The first half of the season has been a yawn, and some of the biggest sluggers in the lineup have holes in their bats. But one time-tested veteran swings for the fences and hits a home run every night at Dodger Stadium.
Chef Dave Pearson.
Like the Dodgers, Pearson got his start in New York. The youngest of 10 kids grew up sneaking into Ebbets Field to see Jackie Robinson and Gil Hodges, and when he couldn't squeeze under the outfield fence, he listened to a guy named Vin Scully call those Brooklyn Dodger games on radio.
Pearson later moved west, just before the Dodgers did, and now he serves Scully dinner every night in the Dodger Stadium press box.
"He spoils us in every way possible," Scully said as Pearson, 69, laid down a minor work of art: an empanada and taquito appetizer with a sprinkling of chives for color.
Announcers Rick Monday and Charlie Steiner belly up to the same white-linen-covered table every night with Scully, always in the same exact chairs. They call their private corner of the press box Dave's Diner, and they guarantee there's not a feast this classy anywhere else in major league baseball.

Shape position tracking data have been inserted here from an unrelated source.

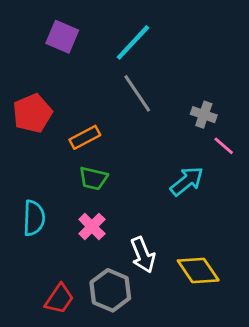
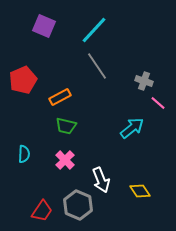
cyan semicircle: (34, 218) -> (24, 154), size x0.7
yellow diamond: (198, 270) -> (140, 191), size x0.7

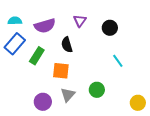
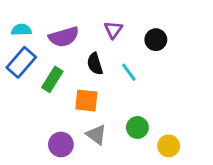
cyan line: (118, 61) -> (129, 72), moved
gray triangle: (68, 95) -> (96, 135), turned -35
yellow circle: (138, 103) -> (169, 146), moved

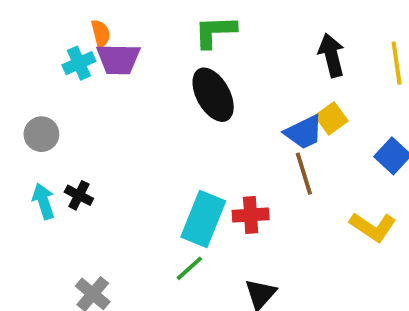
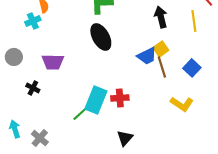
purple trapezoid: (118, 59) -> (53, 62), moved
brown line: (304, 174) -> (162, 67), moved
cyan arrow: (43, 201) -> (15, 129), moved
green line: (189, 268) -> (80, 114), moved

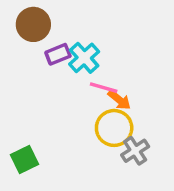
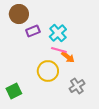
cyan cross: (84, 58) -> (58, 33), moved
yellow circle: (114, 128) -> (48, 71), moved

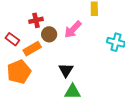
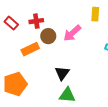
red rectangle: (12, 39) -> (11, 23), moved
orange pentagon: (19, 72) -> (15, 84), moved

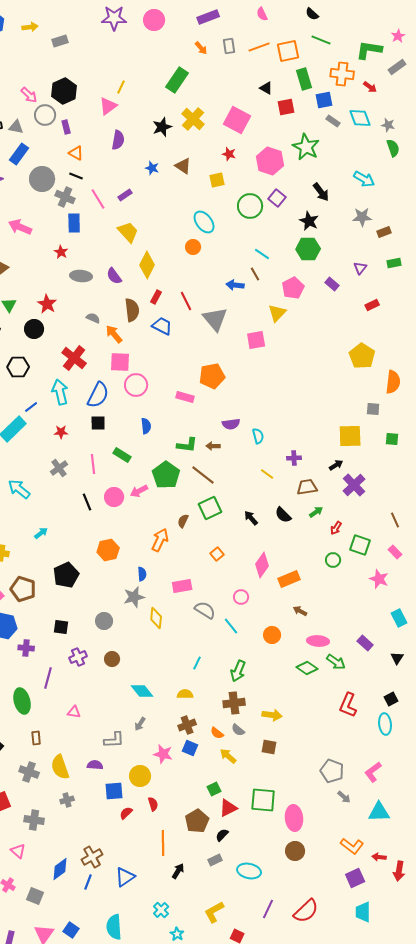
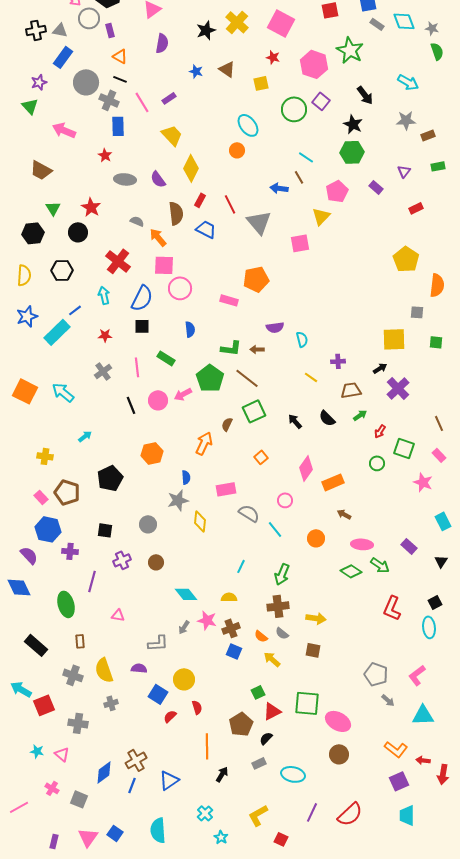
cyan arrow: (60, 392) -> (104, 295), size x0.7
pink star: (163, 754) -> (207, 620), moved
blue square: (114, 791) -> (158, 694), turned 36
pink ellipse: (294, 818) -> (338, 721), turned -55

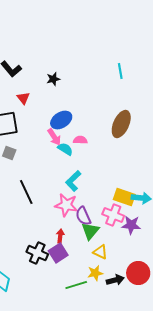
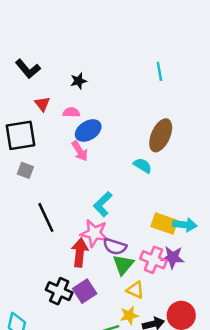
pink semicircle: (80, 140) -> (71, 112), moved
cyan semicircle: (65, 149) -> (143, 166), moved
pink cross: (113, 215) -> (153, 260), moved
purple semicircle: (83, 216) -> (115, 246), turned -48
red arrow: (60, 236) -> (80, 253), moved, size x1.6

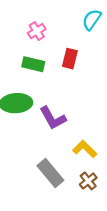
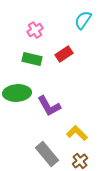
red rectangle: (70, 59) -> (64, 54), turned 42

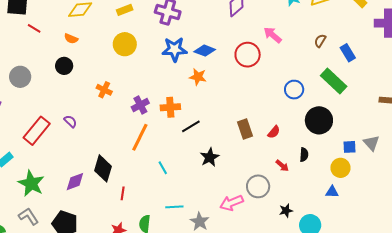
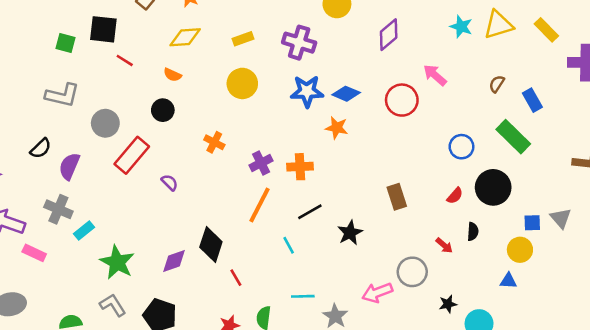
black line: (191, 126) -> (310, 212), moved
red rectangle: (37, 131) -> (132, 155), moved
red semicircle: (274, 132) -> (455, 196), moved
red line: (123, 193) -> (236, 278), turned -40

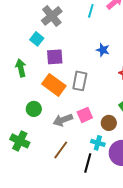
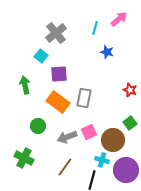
blue star: (103, 50) -> (107, 52), moved
brown circle: (109, 123) -> (113, 140), size x1.5

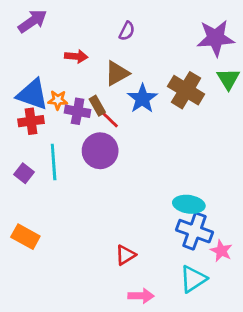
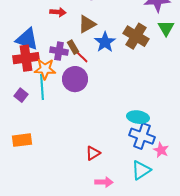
orange star: (58, 100) -> (45, 69), moved, size x1.5
red cross: (31, 121) -> (26, 58), size x1.4
orange rectangle: (25, 237) -> (22, 140), turned -36

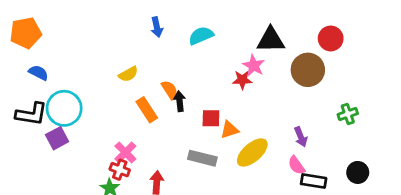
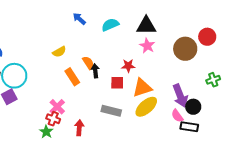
blue arrow: (157, 27) -> (79, 19), turned 144
red circle: (331, 38) -> (207, 37), moved
black triangle: (271, 40) -> (146, 26), moved
red star: (242, 80) -> (128, 66), moved
orange triangle: (229, 130) -> (142, 88), moved, size x1.5
purple arrow: (301, 137) -> (180, 96), size x1.6
black circle: (358, 172) -> (193, 107), moved

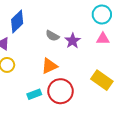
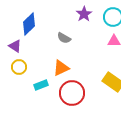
purple star: (73, 41) -> (84, 14), moved
cyan rectangle: (34, 94) -> (41, 85), moved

But who needs to hear from those guys when the Dodgers have a Hall of Fame authority on food -- former manager Tommy Lasorda.
On Thursday, just after chomping on a burrito followed by a ham and Swiss sandwich the size of a catcher's mitt, Lasorda was in his office, scraping the bottom of a bowl of ice cream. [...]
It had been three hours since he finished his ice cream -- an eternity, in other words -- and Pearson was now bringing ribs, mashed potatoes and gravy with tender young vegetables, to be followed by lasagna, if not a trip to Centinela Hospital.